Rule-based systems follows a set of pre-defined rules defined by experts to cover all scenarios to automate the decision making process. This is not sufficient for complex systems. Machine learning (ML) builds models to identify and predict patterns, make decisions, and automate processes.

Flow

Unstructured: Images, sentences

Unstructured data is not understood by machines without some algorithms to process it. Structured data is machine-readable.

First, preprocessing (such as data cleaning and sampling) is done to make the data useful.

Then, Exploratory data analysis (EDA), such as data visualization, allows us to understand the data and determine what types of algorithm to employ.

Thirdly, feature selection selects the important feature to reduce overfitting and improve accuracy of the model.

Constructing ML Models

A dataset is used to train ML models.

The training dataset is the data used for training a model, containing a set of observations composed of a set of features. In a regression/classification model, we gain a hypothesis function such that it predicts the target variable y.

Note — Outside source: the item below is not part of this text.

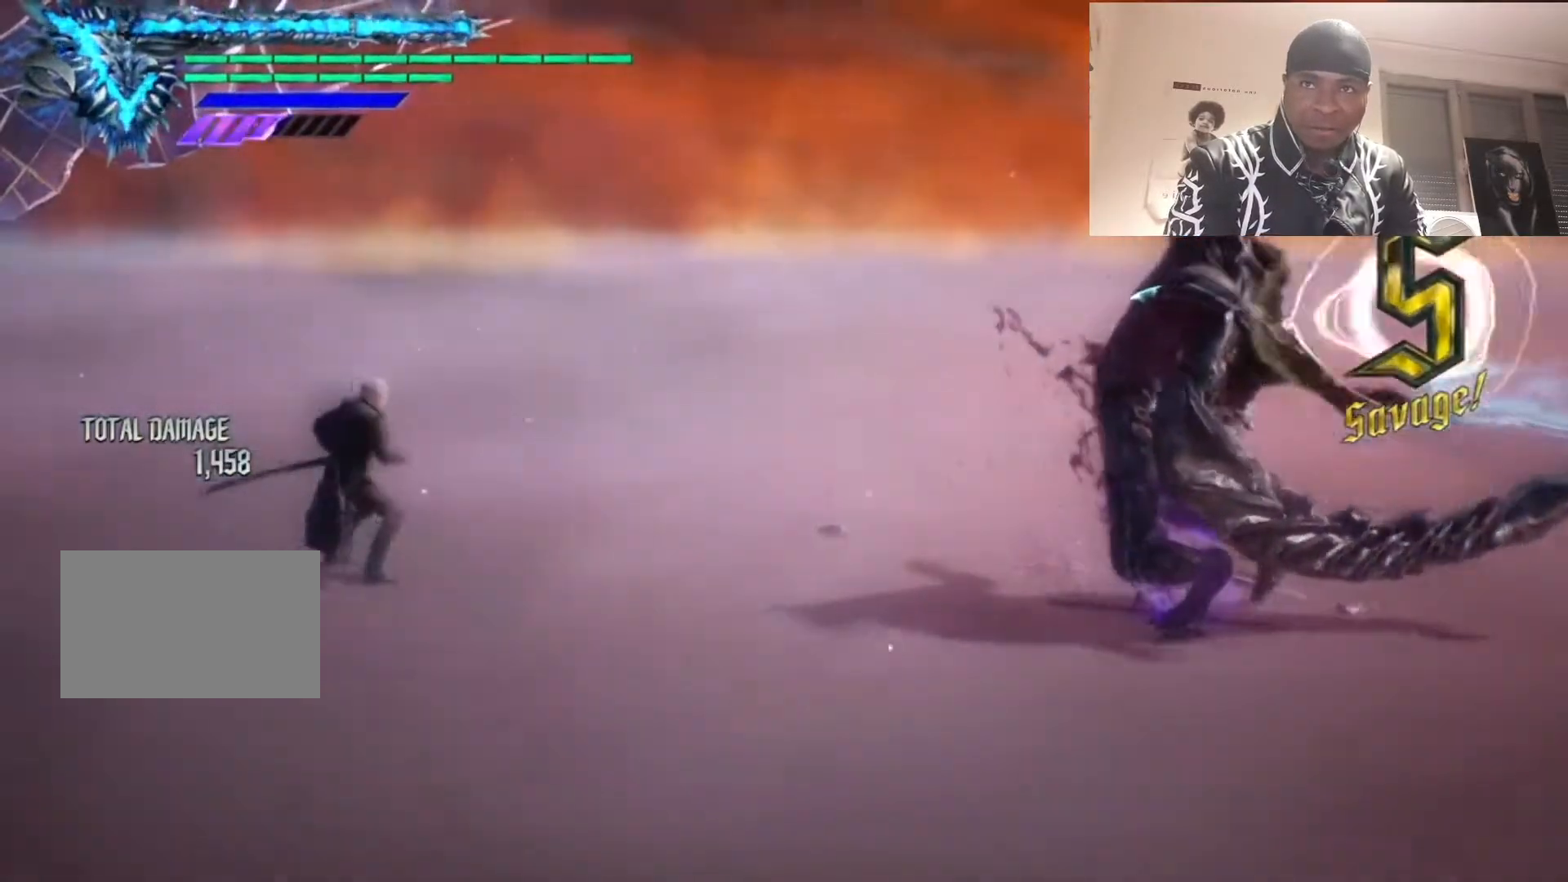
{"buttons": [], "left_stick": "center", "right_stick": "center", "events": [[83, "R1", "up"]]}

The test dataset is the data used to test the performance of the trained model.

Classifications

Machine learning models is classified by the way they learn and the output they produce.

Supervised learning is the process by which a model's output is checked to see if it matches the expectation in a known dataset, in the hopes that it will produce a good approximation for an unknown dataset.

Unsupervised learning is the process by which a model attempt to find clusters/patterns. It is used by Amazon to find trends.

Classification produces a categorical output/label

Regression predicts a value.

Clustering finds rules within a dataset.